● **What you will do**
1. Print the stretch of the sailing blog from "After our stodge, we" through "docked hotel boat.", word for word.
2. Output the stretch of the rows from their start through the line containing "where in the", with no changes.

● **Extracted text**
━━━━━━━━━━━━━━━━━━━━

We managed to book a mooring ball in this bay super quick, and attempted to pick up the buoy in 25 knots of wind. After several attempts, a lovely man in a dinghy came over to help us out. I have no idea who he was, and we never spoke to him again, but he was an angel. It was really tricky to pick up the ball and tie on, but with teamwork we did it. And when we woke up the next day, all the stress and bruises just faded away as we saw the turquoise calm waters of Ses Illetes. And bonus the beach is dog friendly!

Lots of circle work trying to pick up the mooring.
Beautiful!
And there was a little pink lake.

Two nights were had in this paradise, before we figured we should get to Ibiza. The wind was just not cooperating, and this would be where we would need to leave Ben and Nicole to make their way home. The wind was coming from Palma and with tacking, it would be an extremely long upwind day to get there, so they replanned their trip back. Thanks Ben and Nicole, we had such a great time with you!

Upwind again heading into Ibiza town.
Adrian relaxing while our salty seadog friends take us to Ibiza.

Finding ourselves alone again, we quickly found friends! More on some buddy boat fun next time.

The Rock

By Fi

Me: “Gibraltar VTS, Gibraltar VTS, Gibraltar VTS, this is Away, Away, Away on channel 1-2, do you copy, over” I professionally say on the radio to announce our intentions to cross the bay to our booked marina.

Gibraltar VTS: “Away, Gibraltar VTS, you are clear to proceed. Oh, by the way, what is your air draft?”

Me: “20 metres”

Gibraltar VTS: “Ok thank you”

Confused, we set across the bay of Gibraltar dodging all the boats. Usually authorities are concerned about our water draft, how far under the water we go. But these guys are asking about how high our mast is! I check the charts for bridges or cables over the marina entry. Nothing. Confusion.

In the bay, there are anchored cargo ships, moving cargo ships, high speed ferries everywhere, pilot boats, sail boats, fishing boats, tinnes – you name it. It was possibly worse than crossing the traffic separation scheme in the middle of the English Channel.

Can you see it??
Ahhhh there it is! The Rock of Gibraltar!
Sooo many boats everywhere.
BIIIIG boats.

Why do they want to know our airdraft????? It all became clear as we turned to starboard to enter the marina channel. We literally crossed in front of the Gibraltar airport runway.

From our marina berth. The aeroplanes are massively loud!

It was kind of nice to see a little piece of Britain again. We promptly went out for some proper stodge food, a feed of fish and chips, steak and ale pie and some beer. A couple of Australians went to an Irish pub, were served by Spanish speakers, and ate English food.

Stodge!
Wandering around town, a little piece of Britain.

After our stodge, we realised a pretty big weight was lifting off our shoulders (and maybe adding to our bellies). The Orcas. There hasn’t been an “attack” east of Gibraltar for years, and from what we can tell, the Orcas are attacking boats in the north of Portugal at the moment anyway. As the weight lifted and lifted, we realised that Gibraltar would be a good place to actually rest for a while, decompress and get a few little jobs done.

We take a walk to “the Frontier” the airport track between Spain and Gibraltar. Yes this is people walking to Spain perpendicular to the runway.
We make our way to the roof top of the permanently docked hotel boat.

━━━━━━━━━━━━━━━━━━━━

Stored data entries
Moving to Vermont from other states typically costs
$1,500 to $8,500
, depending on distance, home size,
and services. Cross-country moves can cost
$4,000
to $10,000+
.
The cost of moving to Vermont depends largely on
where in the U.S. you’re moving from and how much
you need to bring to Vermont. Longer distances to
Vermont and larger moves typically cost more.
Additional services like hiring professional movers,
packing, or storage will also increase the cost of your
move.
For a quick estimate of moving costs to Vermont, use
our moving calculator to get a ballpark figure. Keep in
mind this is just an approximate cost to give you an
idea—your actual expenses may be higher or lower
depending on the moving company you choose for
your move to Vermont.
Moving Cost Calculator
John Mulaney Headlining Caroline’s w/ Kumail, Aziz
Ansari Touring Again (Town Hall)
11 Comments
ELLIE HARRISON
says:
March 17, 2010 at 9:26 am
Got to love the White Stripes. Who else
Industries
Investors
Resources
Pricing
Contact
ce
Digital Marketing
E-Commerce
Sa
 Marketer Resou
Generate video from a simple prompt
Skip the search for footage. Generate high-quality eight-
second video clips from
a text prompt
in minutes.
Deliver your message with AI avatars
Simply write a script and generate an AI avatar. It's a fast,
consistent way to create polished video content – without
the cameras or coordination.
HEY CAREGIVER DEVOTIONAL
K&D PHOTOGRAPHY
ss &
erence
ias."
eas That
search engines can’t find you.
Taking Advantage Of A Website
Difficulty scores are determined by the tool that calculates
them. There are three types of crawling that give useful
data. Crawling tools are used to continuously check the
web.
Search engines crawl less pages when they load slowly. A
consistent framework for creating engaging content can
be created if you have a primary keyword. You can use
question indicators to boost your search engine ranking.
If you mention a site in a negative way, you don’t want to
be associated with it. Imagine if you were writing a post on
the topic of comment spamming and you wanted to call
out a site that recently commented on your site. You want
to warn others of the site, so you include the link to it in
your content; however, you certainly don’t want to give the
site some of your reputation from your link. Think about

━━━━━━━━━━━━━━━━━━━━

● **Answers to the exercise**
1.
After our stodge, we realised a pretty big weight was lifting off our shoulders (and maybe adding to our bellies). The Orcas. There hasn’t been an “attack” east of Gibraltar for years, and from what we can tell, the Orcas are attacking boats in the north of Portugal at the moment anyway. As the weight lifted and lifted, we realised that Gibraltar would be a good place to actually rest for a while, decompress and get a few little jobs done.

We take a walk to “the Frontier” the airport track between Spain and Gibraltar. Yes this is people walking to Spain perpendicular to the runway.
We make our way to the roof top of the permanently docked hotel boat.

2.
Moving to Vermont from other states typically costs
$1,500 to $8,500
, depending on distance, home size,
and services. Cross-country moves can cost
$4,000
to $10,000+
.
The cost of moving to Vermont depends largely on
where in the U.S. you’re moving from and how much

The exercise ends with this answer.